In the last decade there have been big changes to how people pay for things.
While money is still involved in every transaction, the ways in which it has come to be represented have diversified. Instead of coins and banknotes, we now have digital money which is being taken from our debit and credit cards contactless, accessed through our phone’s applications, and wired directly into other people’s bank accounts over the internet.
These changes hold enormous promise, but also lesser considered risks for our planet. As such, debate on the subject has been fierce. Inspecting examples of economies that are already moving towards cashlessness is vital if we are to weigh in on the discussion.
Different nations are enacting digital financial programs in various ways. While the Scandanavian nations are seen by some to be leading healthy digital transformation, India showed the world in 2016 how damaging a hasty transition to cashlessness can be to a largely informal economy, particularly when policies are changed without proper planning.
In an alleged push for anti-corruption and modernisation, Narendra Modi, India’s prime minister, cancelled 86 percent of all banknotes, giving people just four hours’ notice. The move was controversial to say the least. At the time, 90 percent of all Indian transactions were performed using cash. Indians could exchange defunct bills, but the scale of the necessary operation was far beyond what the government could handle.
The queues of people waiting to change old money reportedly stretched for hours. Added to this Modi’s approach and official policy in managing the episode seemed to change every other day.
The resulting disruption was crippling, causing a 1.5 percent drop in GDP, representing job losses and business closures, and amounting to $15 billion in economic damage. Due to a shortage of currency in circulation, basic transactions became extremely difficult or impossible, especially for the largely rural, informal workers that dominate the Indian population.
The Reserve Bank of India, the Indian central bank, was also not ready for the banknotes and their new size specifications, rendering cash machines across the nation of 1.35 billion people useless and in need of upgrades before they could be used for distribution.
In this example, while Modi’s effort has been largely assessed to be an aggressive push to force many Indian’s into the formal economy, which would be a driver of positive developments in a country with an abysmal rate of tax compliance – there was serious collateral damage as a result.
The move could be described, at best, as harsh and ineffective. Not only did the economy not shift in the way that the government planned, with cash in circulation somehow increasing after the drive, but the poorest citizens, as is always the case, were the worst affected. Many Indians do not have bank accounts, as such they are not ready for digital payments, relying entirely on cash. This is true of people elsewhere around the world too, so we can consider these effects from a global perspective. Aggressive economic conversion is evidently a bad policy.

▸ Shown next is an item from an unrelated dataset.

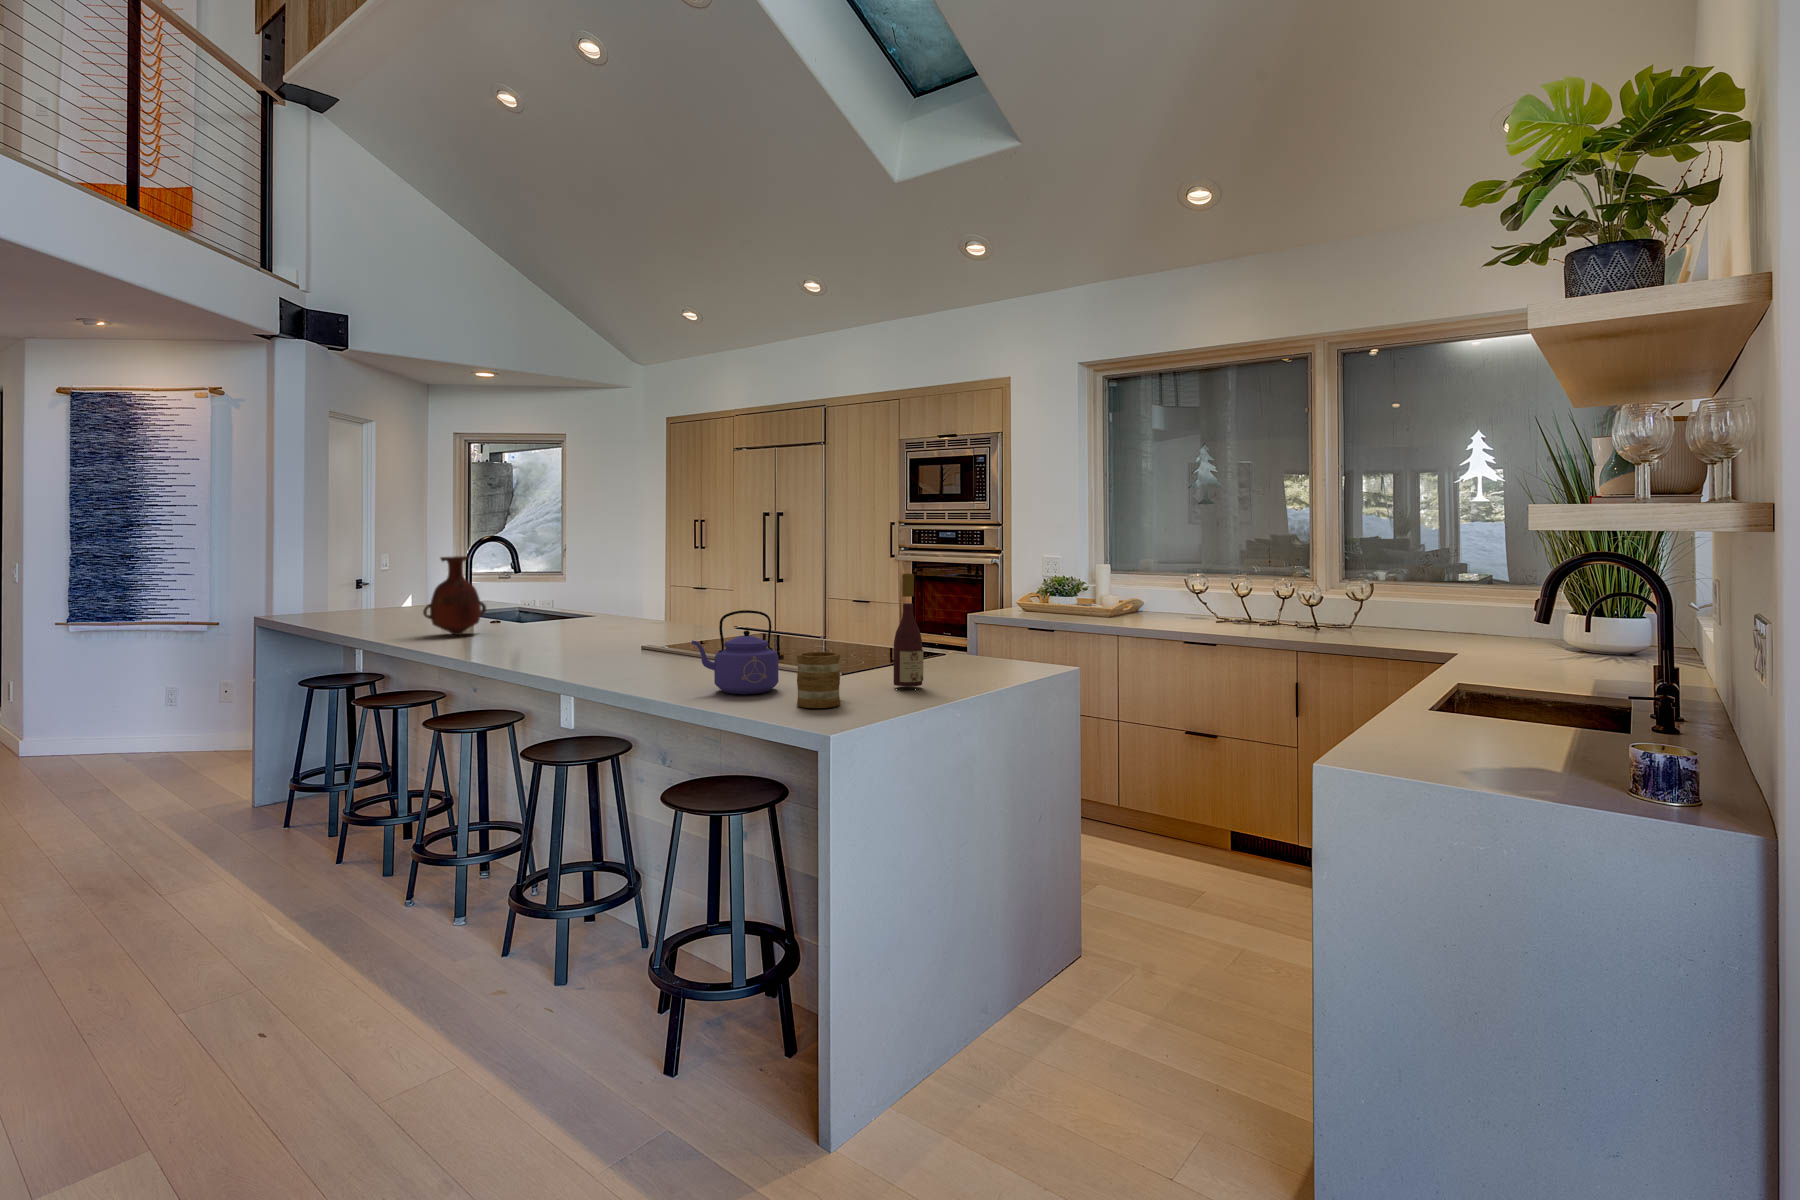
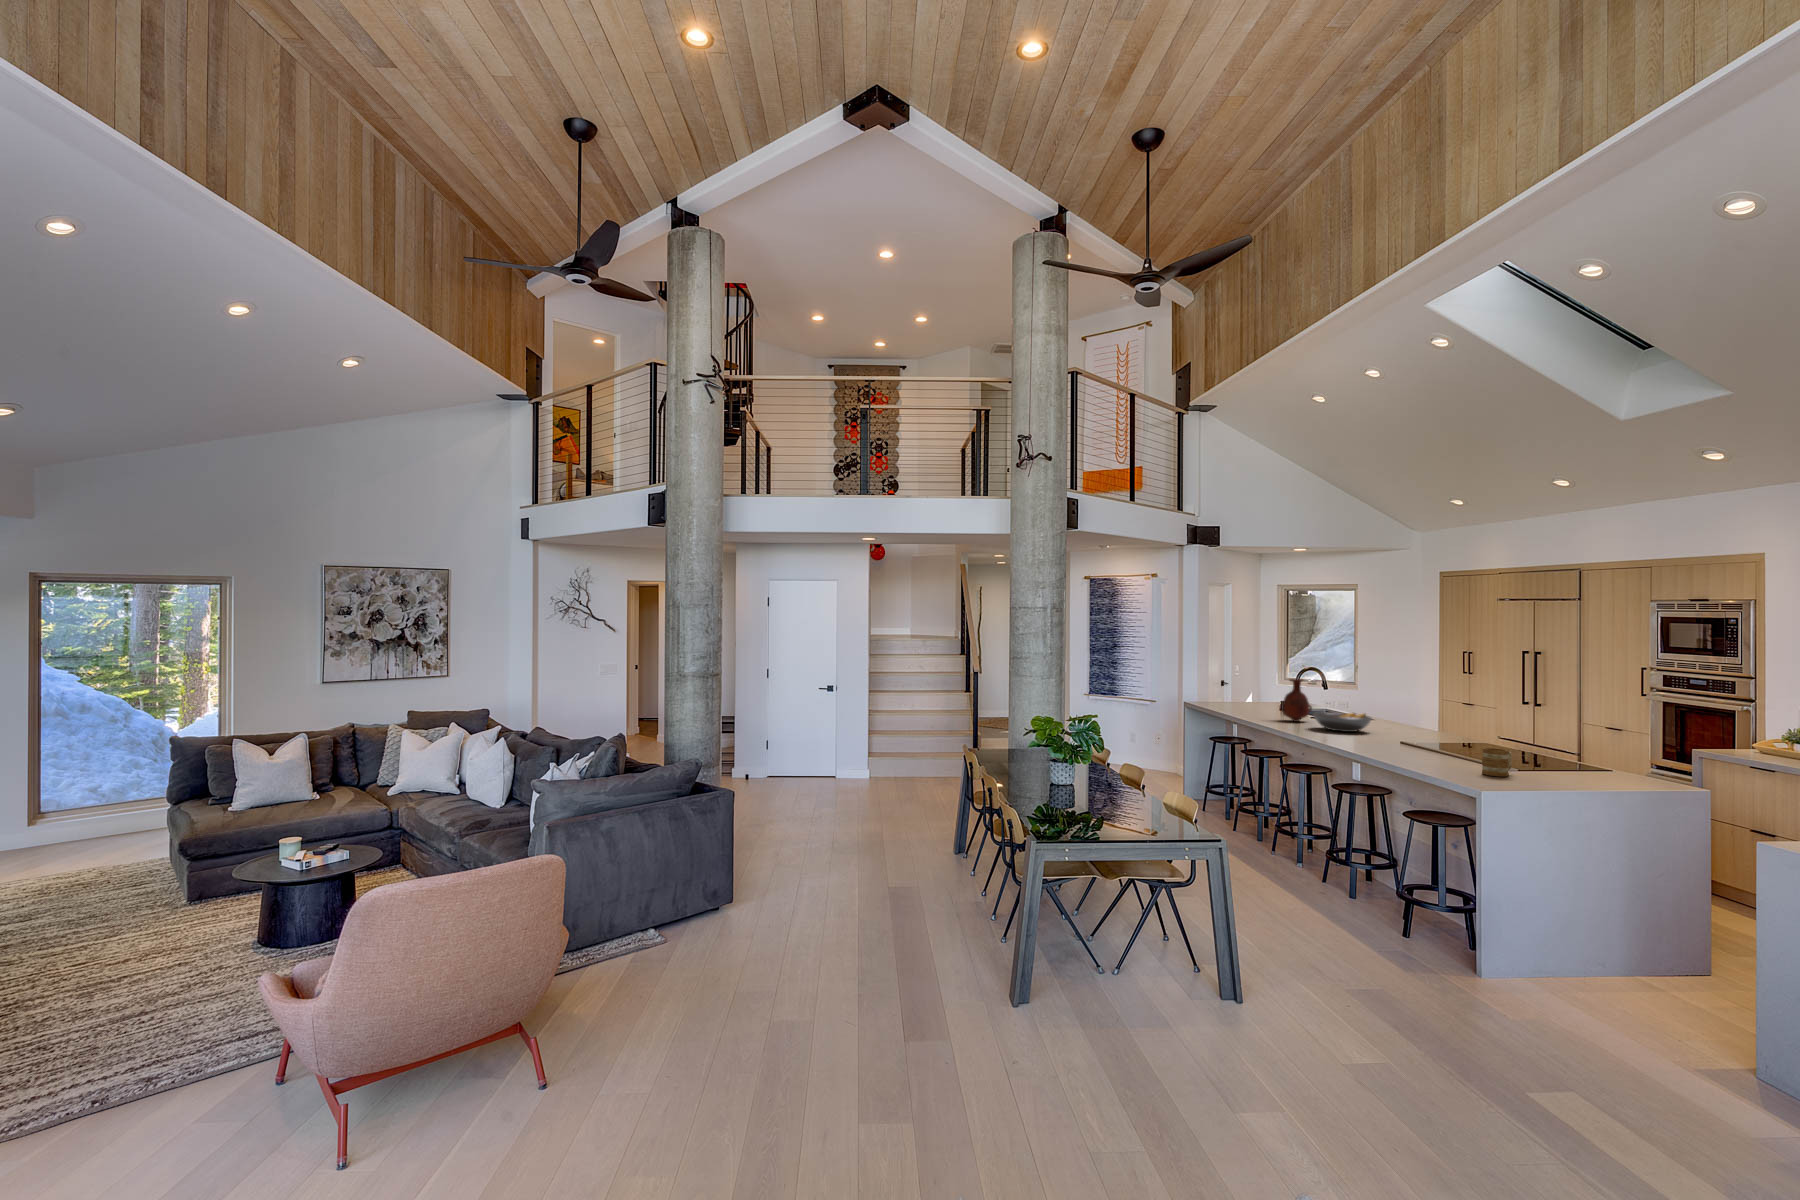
wine bottle: present [894,574,923,686] -> none [1551,713,1573,778]
fruit bowl: none [482,608,589,645] -> present [1313,713,1372,732]
kettle: present [692,610,779,694] -> none [1426,724,1477,767]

While financial visionaries tout the many possible benefits of purely digital economies, such as greater controls and transparency, near zero tax evasion and so on, there are also serious drawbacks. When cash is taken out of the economy the poor, the less connected, the elderly, or the simply untrained – can quickly fall behind. Even while companies like Visa and Mastercard, which holds a huge portion of the payments market under its dominion, aim for functionality one hundred percent of the time, they are unable to achieve this. Limitations of technology and the effects of necessary network upgrades and maintenance render such a task impossible. Security is also not drastically improving. As physical financial crimes go down, cybercrime is rapidly increasing in frequency.
In this sense there is no full-proof form for money: even cybercurrencies get stolen. Cash has, however, been the most consistent, longest-enduring method for payment. It has its own drawbacks, such as expensive logistics, production, and security requirements, but it does not fail when the power or the internet are cut. In the event of disasters and freak events cash is the go-to means of transaction.

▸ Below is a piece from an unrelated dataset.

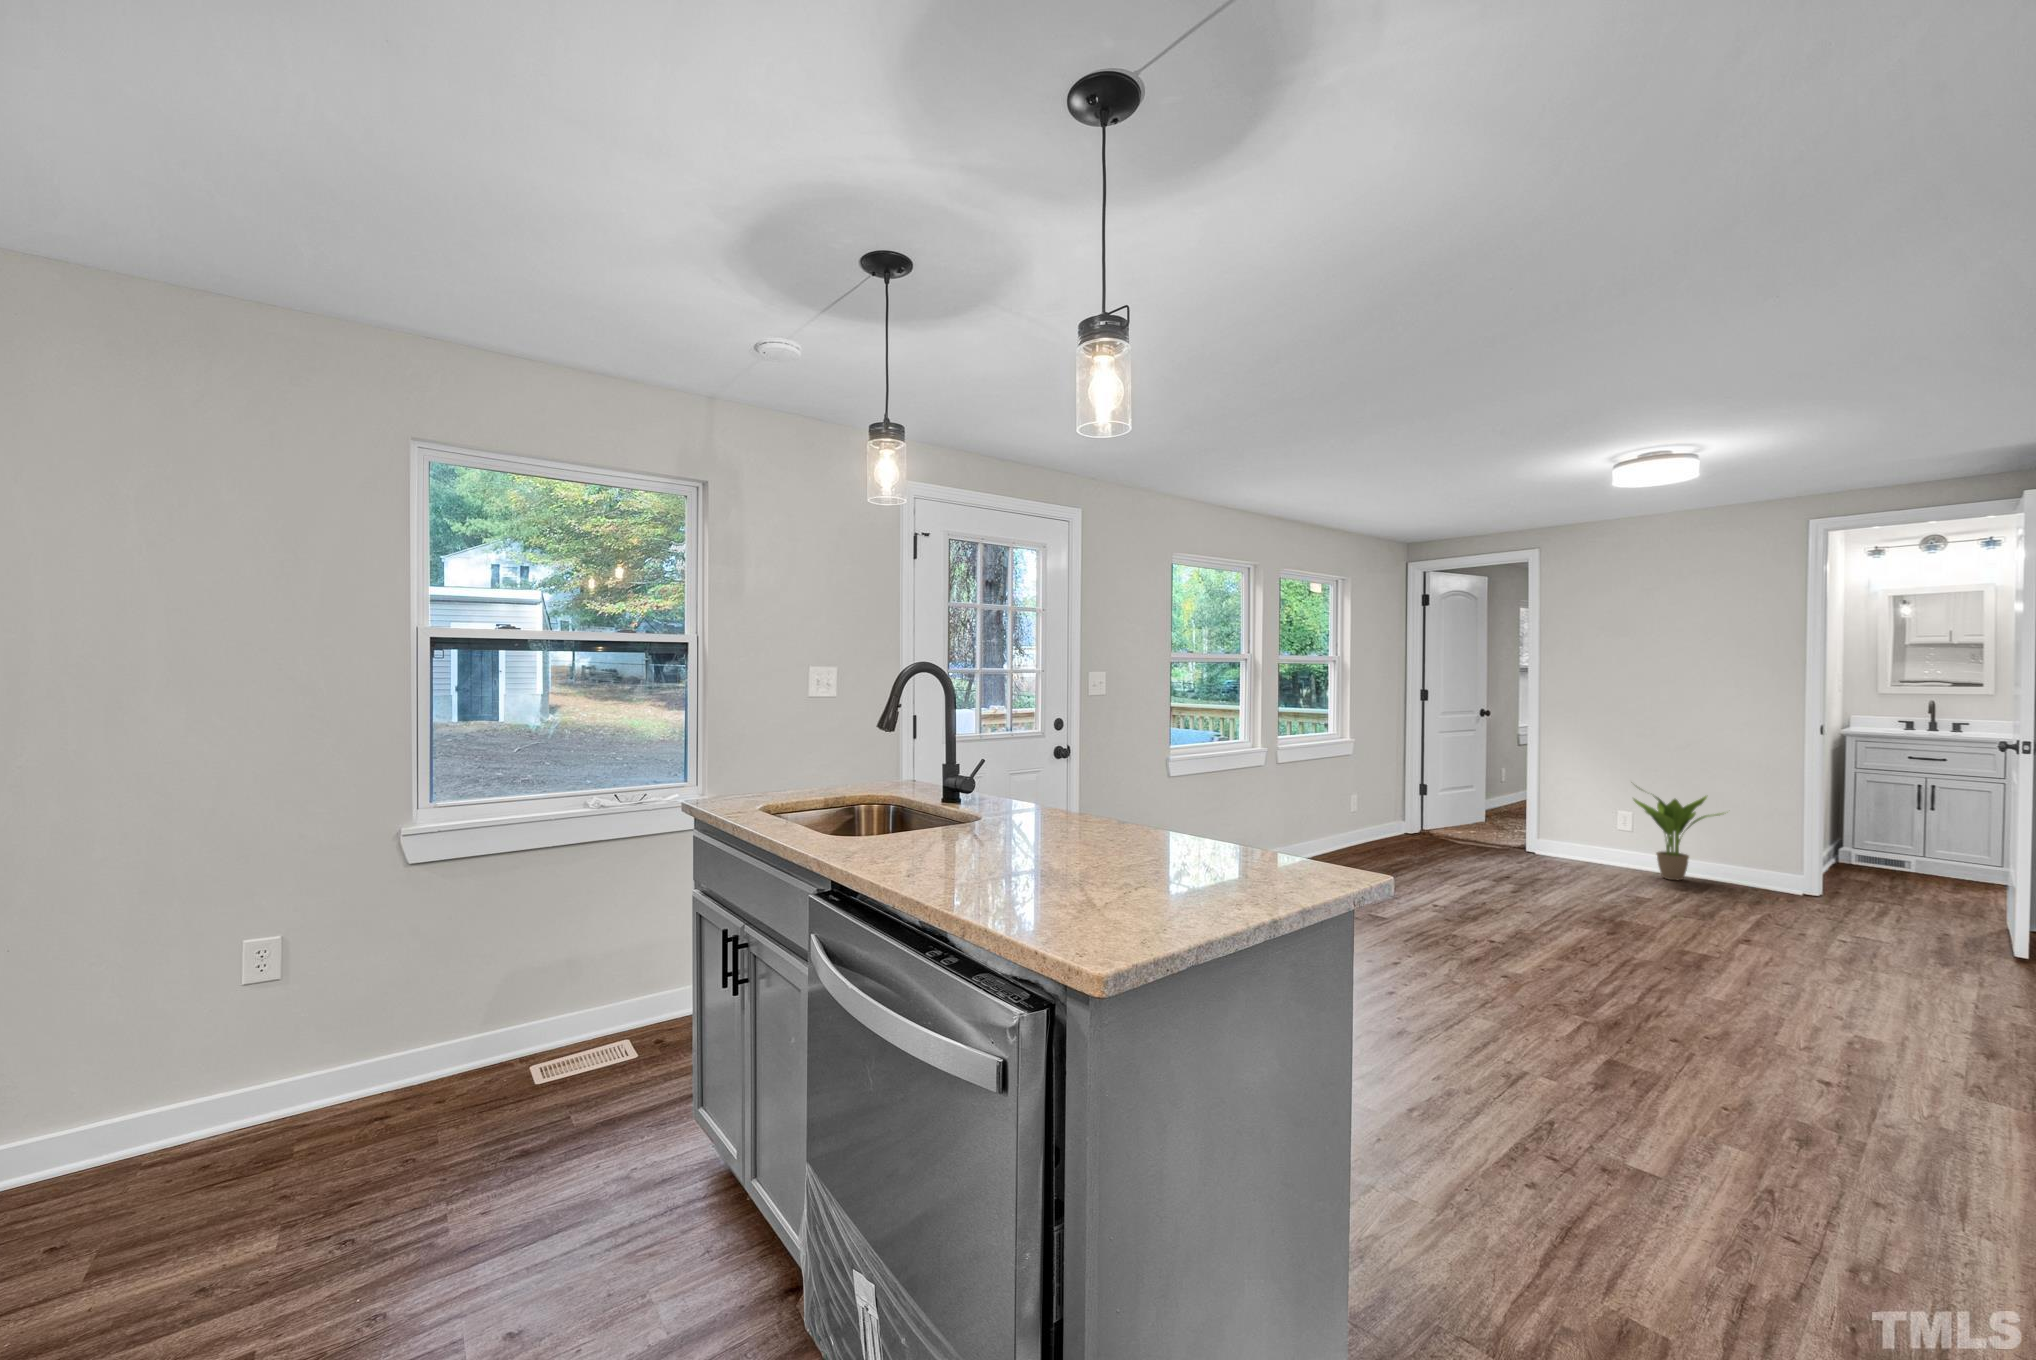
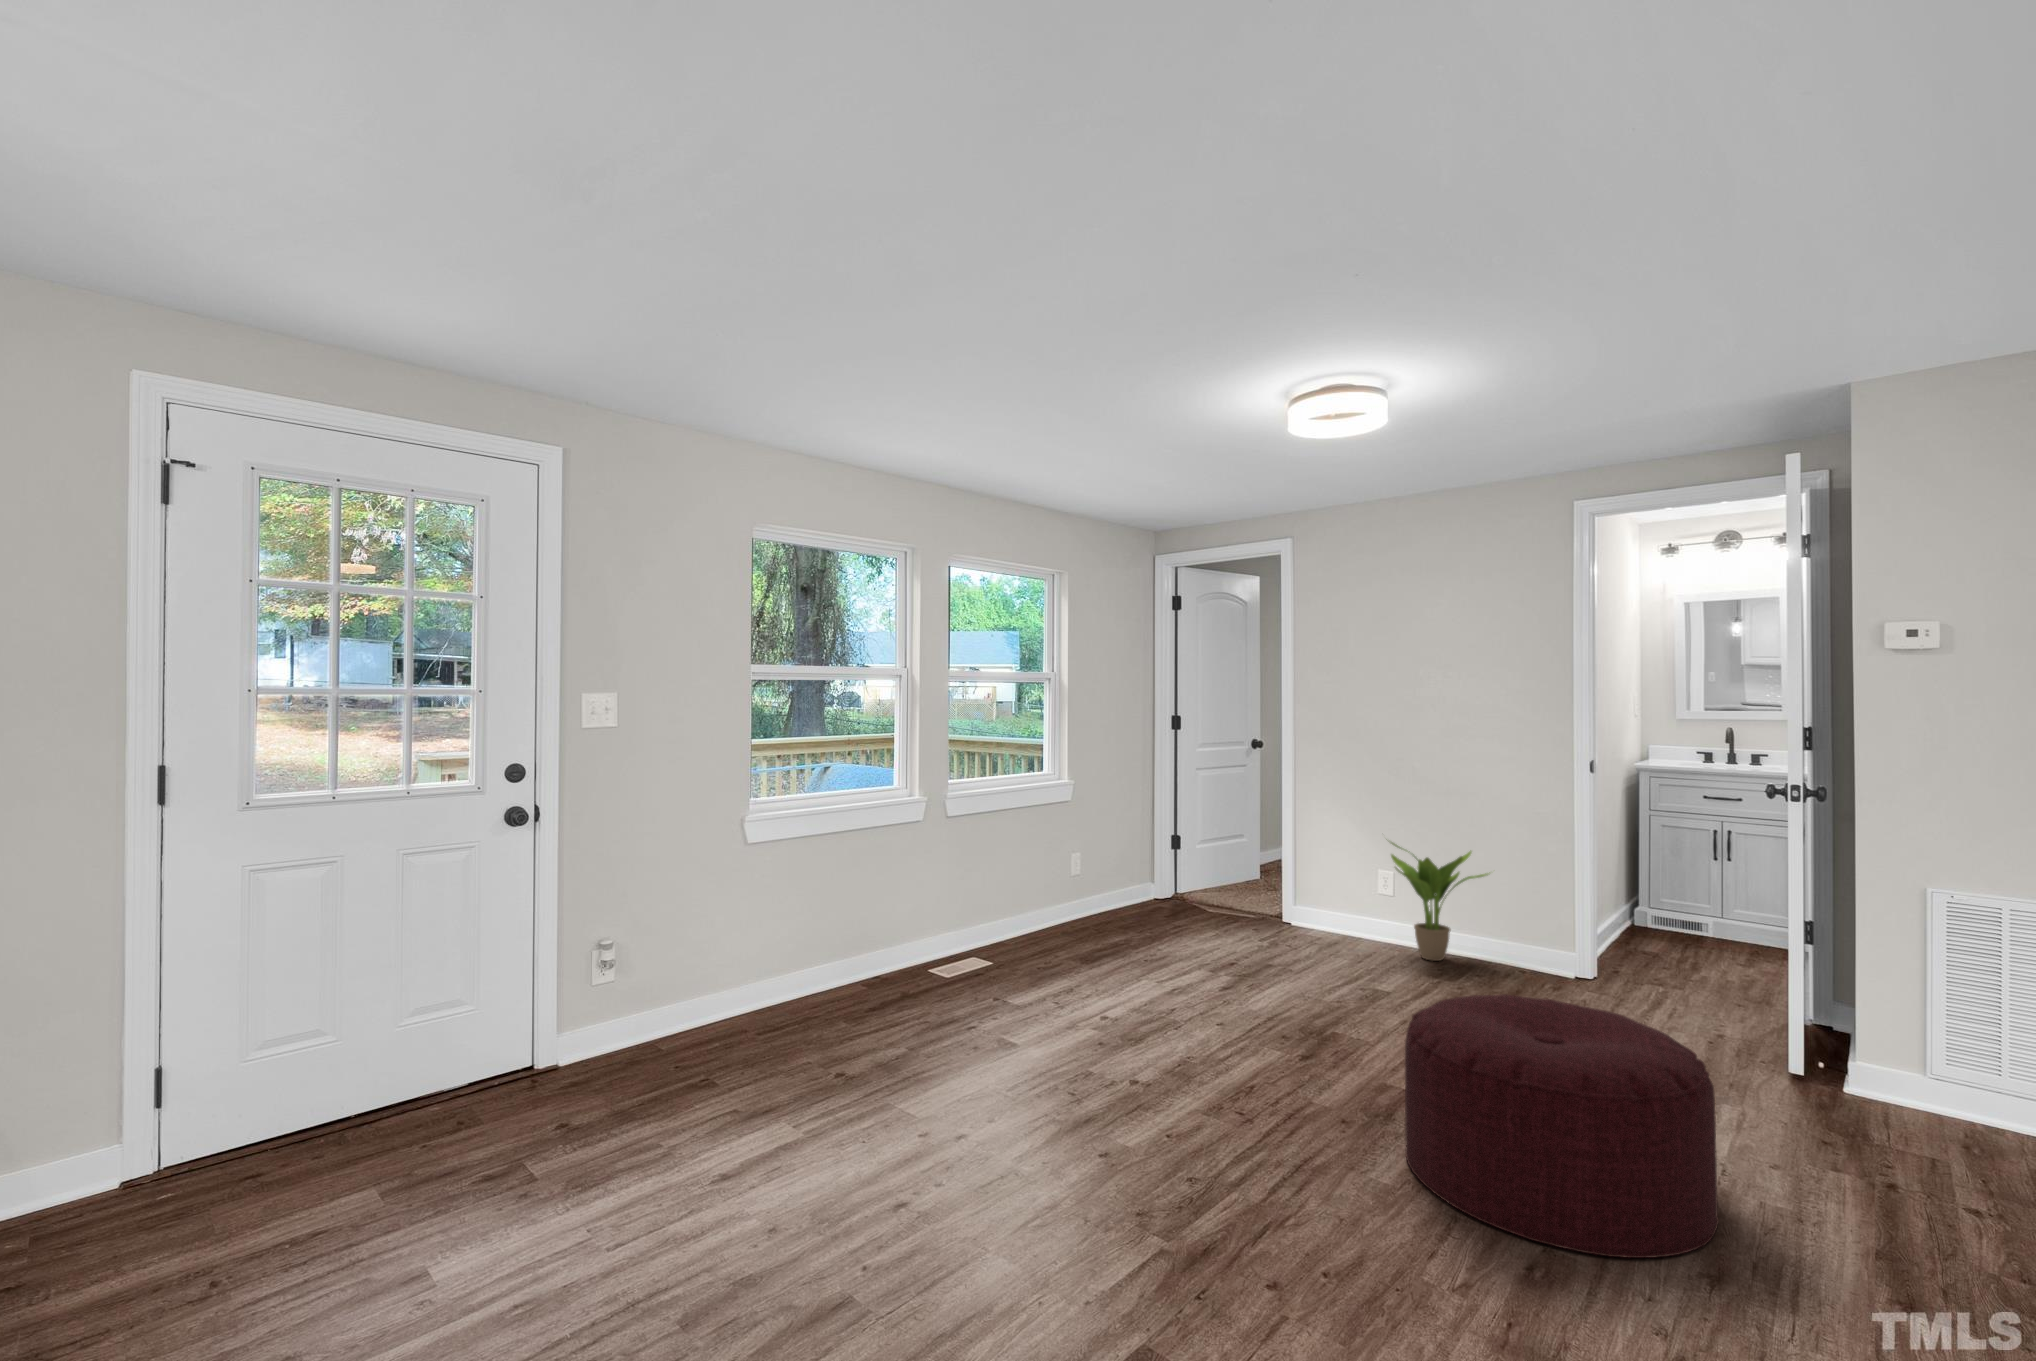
ottoman: none [1724,883,1981,1041] -> present [1405,994,1719,1258]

By having money in the economy in the form of cash, control also stays ambiguous in a positive way. While banks store and are responsible for printing it, cash is a real, tangible object rather than simply a number on a screen. While the world economy runs on a system of imaginary money, debtor and creditor relationships, physical cash keeps the system honest. Without it, people’s complete reliance on the goodwill of institutions becomes problematic.
Being able to store money in physical cash and spend it anonymously is analogous to free speech: freedom of scrutiny-free spending. There is of course a balance to be struck between keeping people safe from criminal activities and allowing them their freedoms, and it is a vital one to get right.
With countries like China using everything at their disposal to control populations and commit human rights abuses, total financial control of citizens would be another nail in the coffin for civil liberties. For these beleaguered people, the digital footprint of their transactions could become another pillar upon which to construct the state panopticon. Cash is vital in resisting the current trends around the world towards similar outbreaks of technologically enabled authoritarianism.